Other problems have also emerged. Since the Charter was passed in 2001, Latin America has seen only two attempted military coups – in Venezuela (2002) and Honduras (2009)* – compared to 26 in the 1970s and 1980s. Only one of these post-Charter coups was successful, and the OAS was quick to act and invoke the Charter in both cases. This decline in coups and quick response of the OAS highlights one of the areas where the Charter has proven successful—in preventing traditional military coups.

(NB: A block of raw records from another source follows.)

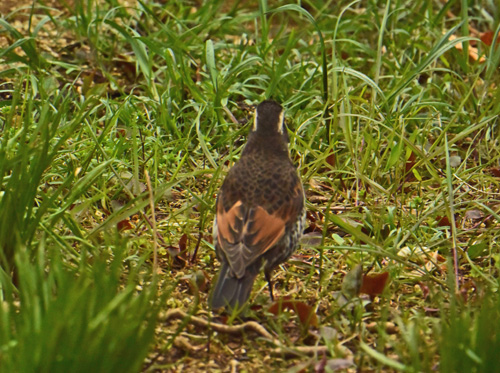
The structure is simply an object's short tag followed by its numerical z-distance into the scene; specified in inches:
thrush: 283.7
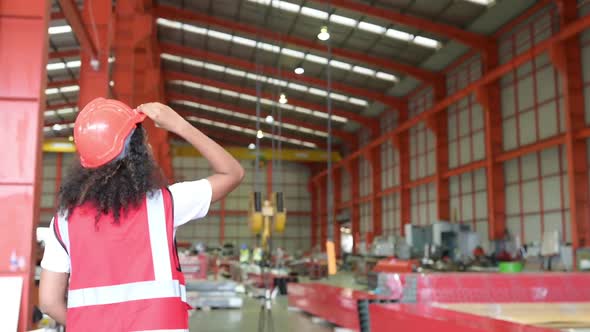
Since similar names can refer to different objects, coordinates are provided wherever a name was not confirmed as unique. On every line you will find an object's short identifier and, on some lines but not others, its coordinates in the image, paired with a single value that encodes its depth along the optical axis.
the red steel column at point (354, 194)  38.25
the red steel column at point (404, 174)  30.41
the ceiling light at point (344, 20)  21.61
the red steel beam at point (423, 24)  20.48
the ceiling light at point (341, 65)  26.27
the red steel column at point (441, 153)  26.70
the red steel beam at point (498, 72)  17.78
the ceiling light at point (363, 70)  27.23
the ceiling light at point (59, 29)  22.62
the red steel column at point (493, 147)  22.50
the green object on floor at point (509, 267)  16.42
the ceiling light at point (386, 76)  28.43
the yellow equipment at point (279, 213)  14.68
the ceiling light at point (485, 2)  20.77
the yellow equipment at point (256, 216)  12.37
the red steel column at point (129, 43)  15.95
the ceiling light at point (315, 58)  24.20
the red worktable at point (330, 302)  10.33
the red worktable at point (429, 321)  3.82
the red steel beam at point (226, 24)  22.53
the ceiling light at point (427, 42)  24.30
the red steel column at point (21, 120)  6.54
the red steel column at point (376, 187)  34.34
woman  1.77
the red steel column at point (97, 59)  11.93
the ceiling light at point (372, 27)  22.63
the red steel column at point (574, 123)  17.97
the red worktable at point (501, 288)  6.58
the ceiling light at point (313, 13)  20.77
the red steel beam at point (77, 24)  9.86
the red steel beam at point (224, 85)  30.45
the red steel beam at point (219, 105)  34.31
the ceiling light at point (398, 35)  23.35
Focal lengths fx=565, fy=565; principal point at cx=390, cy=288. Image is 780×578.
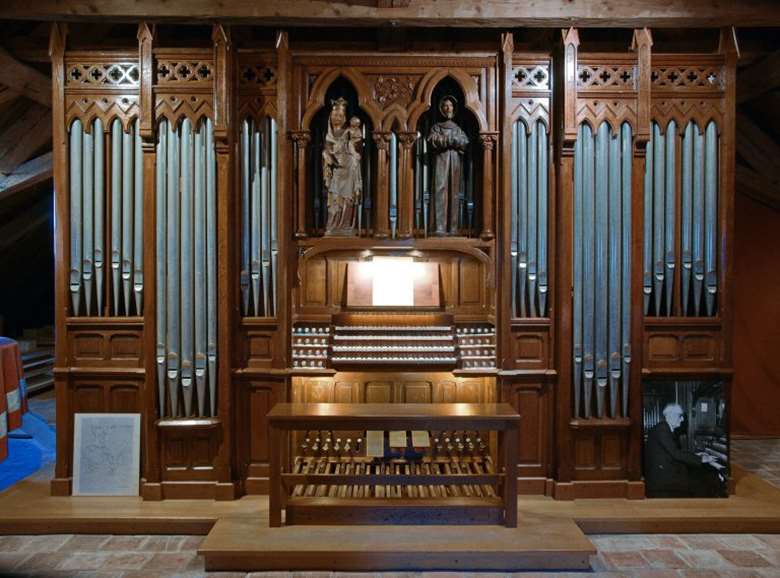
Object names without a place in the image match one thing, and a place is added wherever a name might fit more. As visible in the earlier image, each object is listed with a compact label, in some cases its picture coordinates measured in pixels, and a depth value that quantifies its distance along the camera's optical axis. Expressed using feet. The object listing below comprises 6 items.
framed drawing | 17.40
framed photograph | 17.42
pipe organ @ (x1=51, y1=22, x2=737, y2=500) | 17.29
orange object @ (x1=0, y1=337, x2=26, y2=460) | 11.21
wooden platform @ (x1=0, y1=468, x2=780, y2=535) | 15.83
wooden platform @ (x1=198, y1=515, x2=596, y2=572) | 13.70
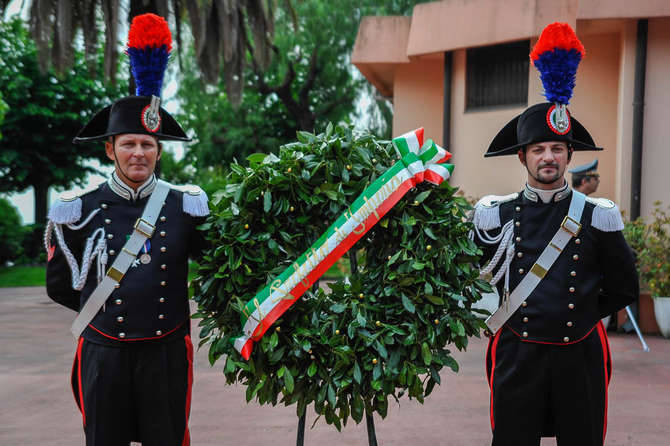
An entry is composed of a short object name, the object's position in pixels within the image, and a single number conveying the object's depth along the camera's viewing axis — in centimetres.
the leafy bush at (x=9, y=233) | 1952
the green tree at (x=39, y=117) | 2245
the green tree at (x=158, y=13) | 1142
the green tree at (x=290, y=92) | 2195
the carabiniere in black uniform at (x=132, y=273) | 300
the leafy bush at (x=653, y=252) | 834
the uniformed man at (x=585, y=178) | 711
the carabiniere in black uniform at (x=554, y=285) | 305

However, the OAS has been unable to respond to the erosion of democratic norms, what Oppenheimer referred to as “slow motion coups.” These types of democratic breakdowns differ radically from the military coups. Unlike democratic erosion, a military coup entails a clear “…unconstitutional alteration of the constitutional regime…” of a member state. For many member states, the slow-motion and often semi-legal nature of democratic erosion do not rise to the level of a military coup and thus falls outside the purview of the Democratic Charter. Similarly, there have been cases of questionable presidential impeachments in the region that follow national constitutional mechanisms while using questionable legal processes and rationales. As such, the OAS does not find itself responding to these types of democratic deviations.

By not acting in cases of democratic erosion, the OAS has created as new set of problems for itself and for the defense of democracy in the Americas: de facto acceptance of these actions under the Inter-American Defense of Democracy Regime. The acceptance and proliferation of government actions that weaken democracy and undercut free and fair elections highlights this dynamic. One of the types of policies that Evo Morales has used is constitutional rewrites and referendums to secure his reelection despite constitutional limitations. Morales is far from the only Latin American president to use this mechanism, but the OAS has yet to condemn this practice or trigger the Inter-American Democratic Charter. The OAS’ failure to condemn these actions signals to other leaders that these policies are acceptable. As more leaders enact these policies, it becomes increasingly difficult for the OAS to condemn these actions and spurs more leaders to pursue these undemocratic practices. While constitutional rewrites are one example of this, there is a clear pattern in the use of referendums, manipulating term limits, presidential impeachments, and restrictions on the free press. Perverting democratic norms through the de facto acceptance of these types of policies and violating the spirit of the Charter weakens the OAS’s ability to respond to democratic crises.

It is critical that the Inter-American community challenge all types of democratic erosion that occur in the region. However, in order for the OAS and other actors in the Americas to successfully defend democracy, we must first address the limitations that they face in tackling democratic erosion. Only then can they improve the collective response mechanisms to these “slow-motion coups” and effectively defend democracy in the Americas.

*In a previous version of this post, the autho stated that an attempted coup occurred in Paraguay in 2009. While there was a democratic crisis that involved the military, despite fears, this event did not escalate to the point of a coup attempt. The author apologizes for any confusion.